Data records
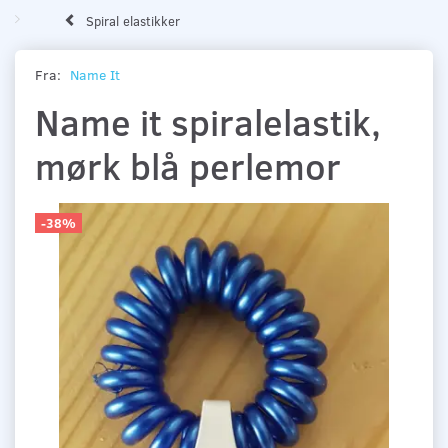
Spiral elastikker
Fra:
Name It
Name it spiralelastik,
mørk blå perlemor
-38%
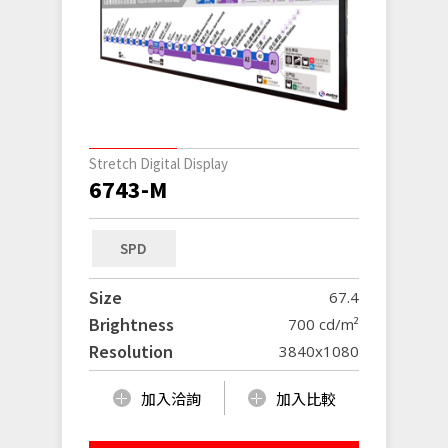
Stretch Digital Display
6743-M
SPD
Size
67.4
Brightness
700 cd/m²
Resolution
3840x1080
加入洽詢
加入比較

...

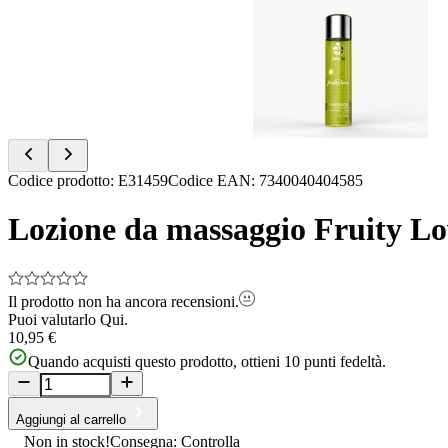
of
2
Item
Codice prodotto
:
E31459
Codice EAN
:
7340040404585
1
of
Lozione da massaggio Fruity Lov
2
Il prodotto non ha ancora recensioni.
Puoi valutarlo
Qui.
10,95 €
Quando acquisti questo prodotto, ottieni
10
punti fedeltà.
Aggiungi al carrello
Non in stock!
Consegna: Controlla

> Work task:
Take every line from the data that contains the word "prodotto".

> Task solution:
Codice prodotto
Il prodotto non ha ancora recensioni.
Quando acquisti questo prodotto, ottieni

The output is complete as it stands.